“Autumnal Elegiac” by Josiah D. Canning
By the “Peasant-Bard”
From the Knickerbocker, Volume 49, January, 1857, pg. 30.
THE vane points south. Damp blows the gale,
From off towards ocean’s misty waste;
Aloft the rainy signals sail,
And on their stormy mission haste
I stand and hear the roaring blast,
And see the wild rack drifting fast;
And watch on Unadilla’s* braes,
Where late the summer sun did smile,
The marching mist, and scudding haze,
Like spectral rank and file!
There go the hopeful hours of Spring,
There Summer’s more exalted pride,
In autumn glooms evanishing
By mournful Unadilla’s side.
And other phantoms, too, I see,
Of perished objects, dear to me;
Once seen, like flowers of smiling spring.

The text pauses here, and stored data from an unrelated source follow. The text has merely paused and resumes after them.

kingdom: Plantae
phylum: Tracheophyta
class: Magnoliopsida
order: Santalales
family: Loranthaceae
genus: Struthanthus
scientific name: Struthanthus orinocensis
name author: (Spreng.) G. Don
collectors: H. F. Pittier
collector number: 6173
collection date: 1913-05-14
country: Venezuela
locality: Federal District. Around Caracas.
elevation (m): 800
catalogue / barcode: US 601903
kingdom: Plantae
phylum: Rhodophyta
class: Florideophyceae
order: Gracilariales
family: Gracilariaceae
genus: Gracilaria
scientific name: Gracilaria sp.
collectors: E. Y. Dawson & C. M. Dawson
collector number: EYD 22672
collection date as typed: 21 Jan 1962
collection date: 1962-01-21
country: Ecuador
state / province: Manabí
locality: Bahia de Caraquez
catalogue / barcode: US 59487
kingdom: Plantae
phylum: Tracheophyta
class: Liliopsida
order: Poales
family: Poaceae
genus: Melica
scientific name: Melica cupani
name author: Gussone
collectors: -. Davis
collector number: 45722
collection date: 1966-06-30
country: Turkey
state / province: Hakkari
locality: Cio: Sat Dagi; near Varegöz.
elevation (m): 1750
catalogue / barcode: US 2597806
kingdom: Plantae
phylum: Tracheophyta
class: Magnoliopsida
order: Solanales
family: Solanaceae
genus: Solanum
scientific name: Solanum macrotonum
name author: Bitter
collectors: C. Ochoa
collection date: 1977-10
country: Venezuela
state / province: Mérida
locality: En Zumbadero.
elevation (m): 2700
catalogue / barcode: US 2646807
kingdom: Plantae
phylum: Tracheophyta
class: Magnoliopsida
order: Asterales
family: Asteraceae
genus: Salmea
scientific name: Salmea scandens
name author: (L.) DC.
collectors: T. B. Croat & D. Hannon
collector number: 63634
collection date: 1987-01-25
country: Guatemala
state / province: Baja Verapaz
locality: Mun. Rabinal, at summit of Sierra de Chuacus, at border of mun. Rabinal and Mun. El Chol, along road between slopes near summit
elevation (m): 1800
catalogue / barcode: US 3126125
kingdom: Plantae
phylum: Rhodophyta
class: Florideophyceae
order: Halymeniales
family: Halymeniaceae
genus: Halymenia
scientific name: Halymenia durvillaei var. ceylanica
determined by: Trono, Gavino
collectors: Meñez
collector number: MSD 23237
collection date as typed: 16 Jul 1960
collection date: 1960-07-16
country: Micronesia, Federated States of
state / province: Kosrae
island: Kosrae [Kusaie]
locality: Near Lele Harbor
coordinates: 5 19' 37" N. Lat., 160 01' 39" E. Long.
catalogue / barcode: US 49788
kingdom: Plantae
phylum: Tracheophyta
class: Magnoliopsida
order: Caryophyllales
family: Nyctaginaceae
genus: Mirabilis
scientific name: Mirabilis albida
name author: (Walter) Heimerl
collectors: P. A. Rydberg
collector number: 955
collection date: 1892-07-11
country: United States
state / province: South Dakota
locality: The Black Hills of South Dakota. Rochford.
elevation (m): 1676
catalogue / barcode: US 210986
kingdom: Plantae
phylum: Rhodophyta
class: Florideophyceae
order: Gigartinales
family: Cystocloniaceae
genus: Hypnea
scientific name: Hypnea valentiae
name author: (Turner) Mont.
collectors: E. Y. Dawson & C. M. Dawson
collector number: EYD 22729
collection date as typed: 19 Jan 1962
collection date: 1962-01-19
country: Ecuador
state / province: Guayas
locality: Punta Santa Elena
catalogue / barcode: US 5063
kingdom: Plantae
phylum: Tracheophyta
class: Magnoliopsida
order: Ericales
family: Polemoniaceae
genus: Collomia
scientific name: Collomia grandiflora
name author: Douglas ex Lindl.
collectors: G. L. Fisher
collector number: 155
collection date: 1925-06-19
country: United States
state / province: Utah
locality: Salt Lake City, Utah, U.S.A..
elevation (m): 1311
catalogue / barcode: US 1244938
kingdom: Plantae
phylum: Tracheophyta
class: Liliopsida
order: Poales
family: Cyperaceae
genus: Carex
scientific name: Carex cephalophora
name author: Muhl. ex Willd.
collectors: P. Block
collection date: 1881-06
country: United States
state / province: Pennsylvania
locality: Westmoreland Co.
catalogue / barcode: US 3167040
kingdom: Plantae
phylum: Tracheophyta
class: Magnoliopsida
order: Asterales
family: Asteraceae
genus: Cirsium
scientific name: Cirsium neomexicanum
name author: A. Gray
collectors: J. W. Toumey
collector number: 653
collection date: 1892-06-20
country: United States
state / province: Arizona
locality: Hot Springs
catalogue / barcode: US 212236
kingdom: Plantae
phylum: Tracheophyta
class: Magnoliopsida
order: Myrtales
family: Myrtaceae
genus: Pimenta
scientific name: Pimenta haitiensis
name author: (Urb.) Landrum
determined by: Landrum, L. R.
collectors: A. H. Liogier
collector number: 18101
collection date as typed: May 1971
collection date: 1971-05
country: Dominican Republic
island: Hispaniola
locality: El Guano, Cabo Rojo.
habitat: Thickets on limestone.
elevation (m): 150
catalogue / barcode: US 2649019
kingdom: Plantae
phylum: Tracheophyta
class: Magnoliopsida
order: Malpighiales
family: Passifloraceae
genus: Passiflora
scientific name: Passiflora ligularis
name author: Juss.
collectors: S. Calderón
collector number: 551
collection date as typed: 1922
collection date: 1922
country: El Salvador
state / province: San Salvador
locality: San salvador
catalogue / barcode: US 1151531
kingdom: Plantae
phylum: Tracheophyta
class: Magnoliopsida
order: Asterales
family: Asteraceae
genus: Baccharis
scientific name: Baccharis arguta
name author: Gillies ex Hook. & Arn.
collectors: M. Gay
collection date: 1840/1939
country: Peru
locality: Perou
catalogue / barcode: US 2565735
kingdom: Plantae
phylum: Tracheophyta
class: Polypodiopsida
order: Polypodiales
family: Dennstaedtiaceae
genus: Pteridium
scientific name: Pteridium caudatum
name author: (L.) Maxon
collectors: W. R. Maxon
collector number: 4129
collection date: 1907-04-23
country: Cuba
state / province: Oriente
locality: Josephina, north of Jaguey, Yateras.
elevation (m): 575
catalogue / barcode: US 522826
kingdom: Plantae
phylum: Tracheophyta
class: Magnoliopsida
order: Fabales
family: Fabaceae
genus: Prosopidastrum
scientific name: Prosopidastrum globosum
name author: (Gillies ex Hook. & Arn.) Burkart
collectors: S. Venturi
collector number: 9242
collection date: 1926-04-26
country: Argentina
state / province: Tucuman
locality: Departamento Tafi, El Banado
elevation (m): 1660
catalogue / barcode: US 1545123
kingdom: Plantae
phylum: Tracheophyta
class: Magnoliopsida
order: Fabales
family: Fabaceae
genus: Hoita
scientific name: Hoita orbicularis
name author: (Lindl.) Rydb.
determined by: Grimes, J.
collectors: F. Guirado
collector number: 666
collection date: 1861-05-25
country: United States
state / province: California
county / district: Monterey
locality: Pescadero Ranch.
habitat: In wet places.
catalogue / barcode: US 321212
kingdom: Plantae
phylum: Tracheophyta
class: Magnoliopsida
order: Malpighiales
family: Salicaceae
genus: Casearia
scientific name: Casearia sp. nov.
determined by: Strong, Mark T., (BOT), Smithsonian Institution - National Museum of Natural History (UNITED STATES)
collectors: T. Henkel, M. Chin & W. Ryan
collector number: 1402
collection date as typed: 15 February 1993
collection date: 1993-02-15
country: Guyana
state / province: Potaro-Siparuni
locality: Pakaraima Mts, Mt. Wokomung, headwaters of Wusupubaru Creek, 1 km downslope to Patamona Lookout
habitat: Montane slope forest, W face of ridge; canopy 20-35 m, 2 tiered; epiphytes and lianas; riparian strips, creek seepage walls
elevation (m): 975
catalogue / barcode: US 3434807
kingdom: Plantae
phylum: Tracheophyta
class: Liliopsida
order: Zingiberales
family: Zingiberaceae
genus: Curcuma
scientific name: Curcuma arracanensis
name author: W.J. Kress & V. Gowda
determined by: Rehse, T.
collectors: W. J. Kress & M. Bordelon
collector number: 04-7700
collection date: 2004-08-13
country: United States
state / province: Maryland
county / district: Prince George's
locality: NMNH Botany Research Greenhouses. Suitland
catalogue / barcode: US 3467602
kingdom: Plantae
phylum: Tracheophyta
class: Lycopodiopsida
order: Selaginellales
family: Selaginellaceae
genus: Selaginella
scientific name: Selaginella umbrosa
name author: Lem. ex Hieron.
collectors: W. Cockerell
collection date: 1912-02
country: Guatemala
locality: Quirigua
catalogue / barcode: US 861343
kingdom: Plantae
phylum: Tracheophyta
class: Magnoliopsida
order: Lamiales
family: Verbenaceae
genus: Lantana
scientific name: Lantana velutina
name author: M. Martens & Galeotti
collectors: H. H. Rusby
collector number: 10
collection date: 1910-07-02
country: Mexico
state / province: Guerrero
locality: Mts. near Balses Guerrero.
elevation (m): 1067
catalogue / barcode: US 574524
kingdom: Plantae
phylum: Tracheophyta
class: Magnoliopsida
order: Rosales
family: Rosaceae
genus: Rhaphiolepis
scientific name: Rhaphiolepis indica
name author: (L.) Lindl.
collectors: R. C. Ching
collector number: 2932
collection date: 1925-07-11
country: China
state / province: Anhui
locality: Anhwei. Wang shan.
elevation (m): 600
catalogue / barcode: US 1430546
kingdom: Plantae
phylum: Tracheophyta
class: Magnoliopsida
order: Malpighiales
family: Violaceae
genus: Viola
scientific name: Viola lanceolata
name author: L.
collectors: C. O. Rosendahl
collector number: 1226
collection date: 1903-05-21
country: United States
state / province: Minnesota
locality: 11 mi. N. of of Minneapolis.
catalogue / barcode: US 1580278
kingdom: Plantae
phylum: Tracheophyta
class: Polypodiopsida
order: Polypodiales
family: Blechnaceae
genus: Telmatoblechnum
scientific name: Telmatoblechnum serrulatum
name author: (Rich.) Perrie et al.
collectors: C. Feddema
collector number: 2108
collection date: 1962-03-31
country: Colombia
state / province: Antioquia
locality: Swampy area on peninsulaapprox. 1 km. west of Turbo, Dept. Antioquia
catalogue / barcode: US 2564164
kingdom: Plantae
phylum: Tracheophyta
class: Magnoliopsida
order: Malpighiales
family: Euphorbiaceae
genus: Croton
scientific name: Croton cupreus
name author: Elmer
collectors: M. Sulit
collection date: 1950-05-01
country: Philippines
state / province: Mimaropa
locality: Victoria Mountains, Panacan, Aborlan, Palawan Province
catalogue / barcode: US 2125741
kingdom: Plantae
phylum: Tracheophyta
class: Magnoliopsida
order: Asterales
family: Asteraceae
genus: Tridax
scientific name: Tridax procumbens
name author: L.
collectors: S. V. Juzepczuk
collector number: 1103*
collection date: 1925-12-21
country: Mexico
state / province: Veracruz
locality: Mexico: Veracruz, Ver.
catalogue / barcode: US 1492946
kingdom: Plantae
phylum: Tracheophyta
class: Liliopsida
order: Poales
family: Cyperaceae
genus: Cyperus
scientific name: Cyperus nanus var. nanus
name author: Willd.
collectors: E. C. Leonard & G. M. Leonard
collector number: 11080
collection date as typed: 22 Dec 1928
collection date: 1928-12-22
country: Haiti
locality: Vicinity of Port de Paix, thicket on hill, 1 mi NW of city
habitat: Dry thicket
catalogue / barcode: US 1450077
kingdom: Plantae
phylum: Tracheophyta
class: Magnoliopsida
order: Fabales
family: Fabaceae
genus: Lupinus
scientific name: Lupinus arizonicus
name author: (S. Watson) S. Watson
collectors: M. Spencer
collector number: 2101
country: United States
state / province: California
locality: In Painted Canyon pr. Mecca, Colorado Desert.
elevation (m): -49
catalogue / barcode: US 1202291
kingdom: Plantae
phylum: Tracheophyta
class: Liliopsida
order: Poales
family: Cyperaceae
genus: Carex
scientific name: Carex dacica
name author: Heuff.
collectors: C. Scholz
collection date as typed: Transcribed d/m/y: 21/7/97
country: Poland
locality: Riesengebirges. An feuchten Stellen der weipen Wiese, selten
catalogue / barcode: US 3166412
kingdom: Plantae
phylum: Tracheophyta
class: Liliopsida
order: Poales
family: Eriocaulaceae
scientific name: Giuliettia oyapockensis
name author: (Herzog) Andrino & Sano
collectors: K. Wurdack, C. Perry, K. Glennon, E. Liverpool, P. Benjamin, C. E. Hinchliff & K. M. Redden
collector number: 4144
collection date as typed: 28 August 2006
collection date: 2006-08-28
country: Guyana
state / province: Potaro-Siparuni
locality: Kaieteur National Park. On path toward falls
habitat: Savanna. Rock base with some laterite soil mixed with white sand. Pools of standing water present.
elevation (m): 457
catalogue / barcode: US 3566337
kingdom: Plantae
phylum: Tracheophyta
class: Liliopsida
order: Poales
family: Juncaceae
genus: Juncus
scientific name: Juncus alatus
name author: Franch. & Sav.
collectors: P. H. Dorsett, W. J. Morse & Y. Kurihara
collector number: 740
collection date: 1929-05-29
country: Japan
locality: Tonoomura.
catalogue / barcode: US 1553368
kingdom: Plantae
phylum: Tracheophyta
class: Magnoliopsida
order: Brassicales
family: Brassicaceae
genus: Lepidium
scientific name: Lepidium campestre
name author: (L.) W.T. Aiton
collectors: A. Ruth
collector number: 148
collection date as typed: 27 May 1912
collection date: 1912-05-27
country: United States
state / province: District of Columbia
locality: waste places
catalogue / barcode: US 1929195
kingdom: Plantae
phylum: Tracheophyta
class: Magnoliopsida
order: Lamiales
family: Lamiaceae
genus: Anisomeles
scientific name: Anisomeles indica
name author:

Now all on memory devolves;
While in the blast all hollow sing
The ghosts of good resolves.
O buried time! O vain regrets!
Yon visioned, gloomed, autumnal strife,
Minds me how fast towards autumn sets
My own bright summer bark of life!
Yes, voyager to the unknown shore,
No anchor holds that you throw o’er.
Affection’s bower, e’en Love’s strong sheet,
Cannot the forward tide withstand.
Blest Hope! keep watch; thy cry is sweet:
Land ho! the ‘Better Land!’
Gill, (Mass.,) Oct. 4th.
*The name of the stream flowing through the farm of the writer, sacred to mournful memories.